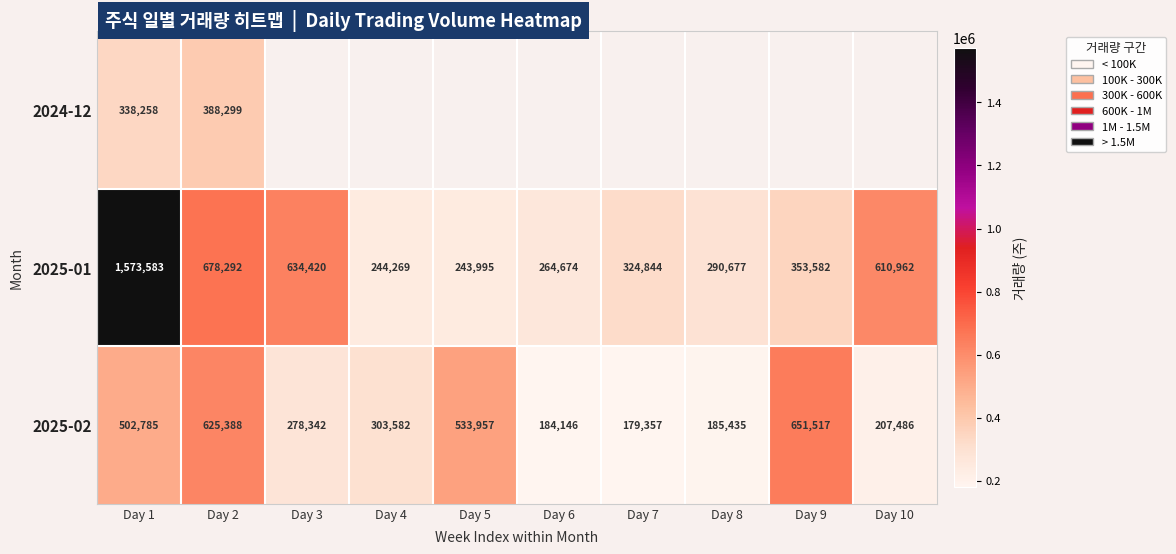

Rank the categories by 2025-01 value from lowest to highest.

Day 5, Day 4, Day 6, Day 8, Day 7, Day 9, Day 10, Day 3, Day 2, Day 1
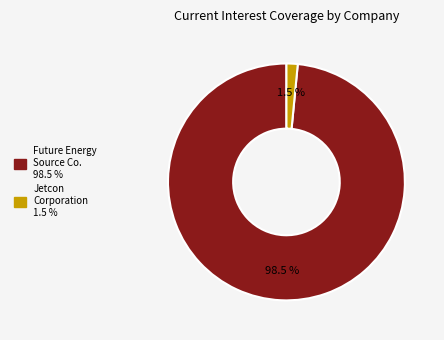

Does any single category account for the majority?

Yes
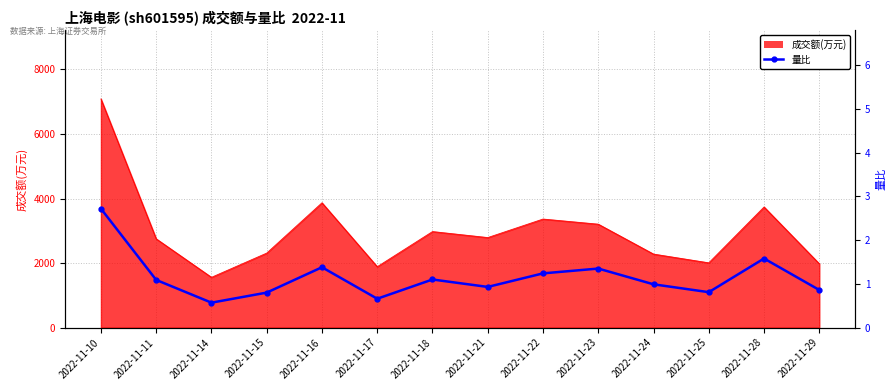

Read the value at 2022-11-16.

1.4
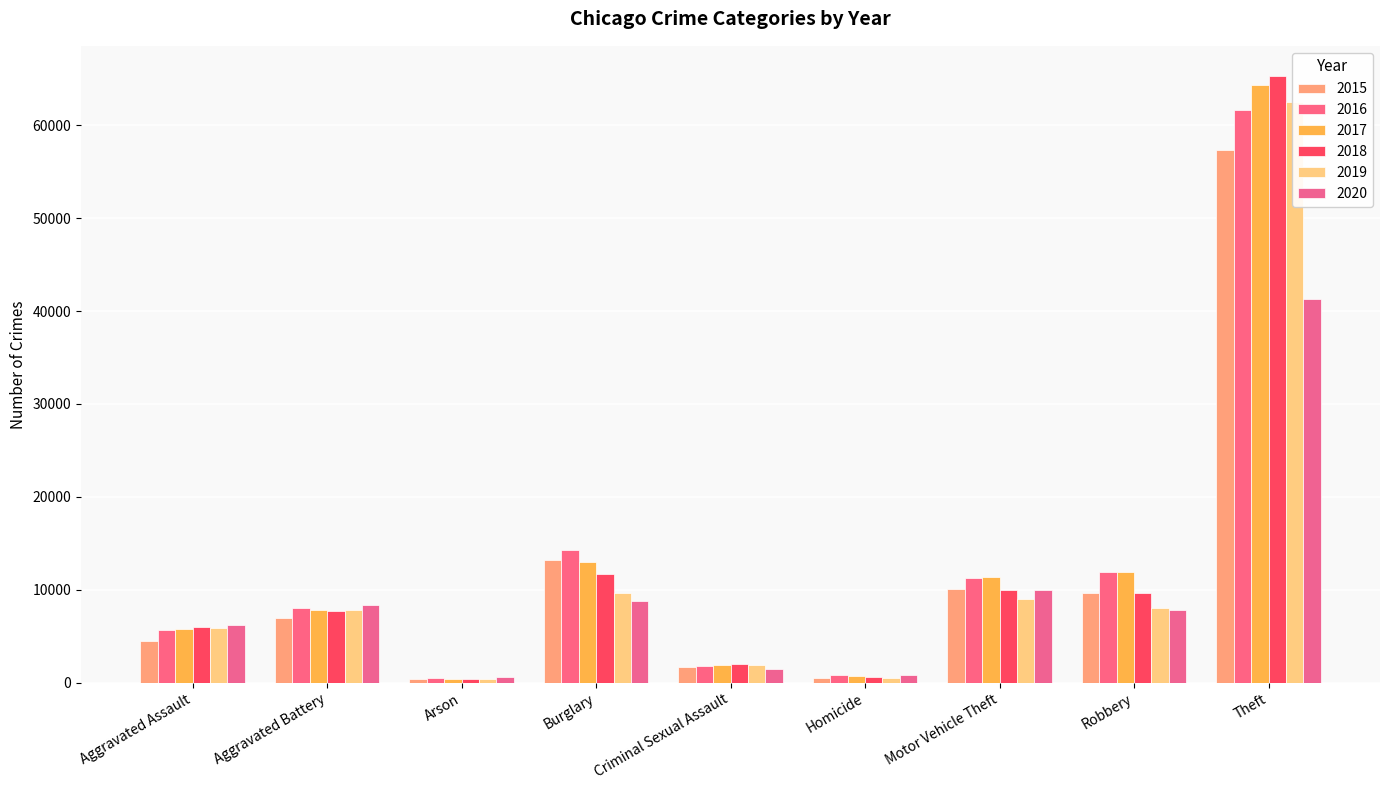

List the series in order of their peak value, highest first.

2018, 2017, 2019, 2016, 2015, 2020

--

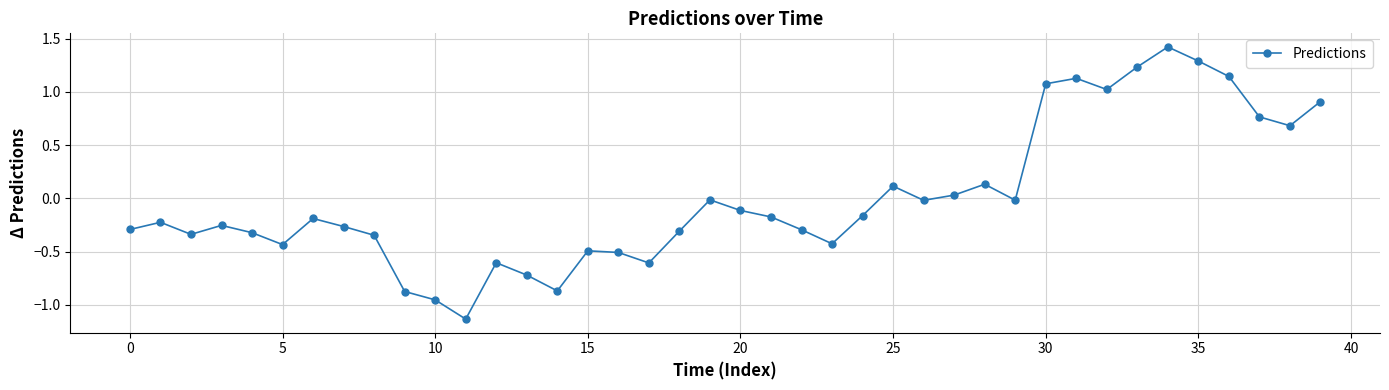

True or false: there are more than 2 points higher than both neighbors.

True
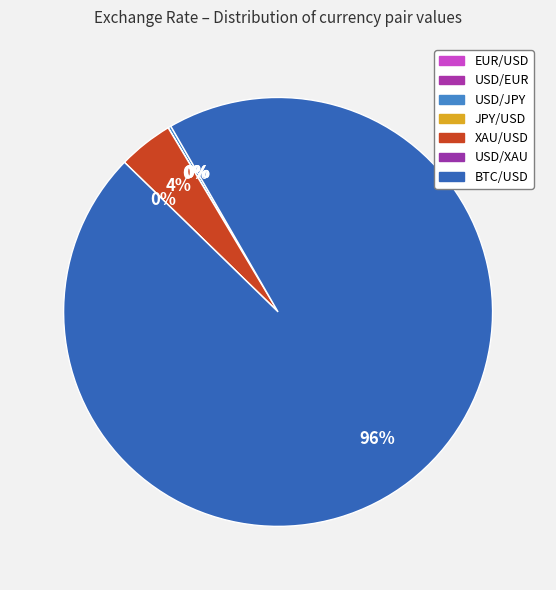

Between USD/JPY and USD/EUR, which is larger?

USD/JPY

Exercise:
Reproduce the entries above word for word, from the line with "Read the value at 2022-11-16." up to and including the line with "List the series". Leave the pictures out of your copy.

Answer:
Read the value at 2022-11-16.

1.4

List the series in order of their peak value, highest first.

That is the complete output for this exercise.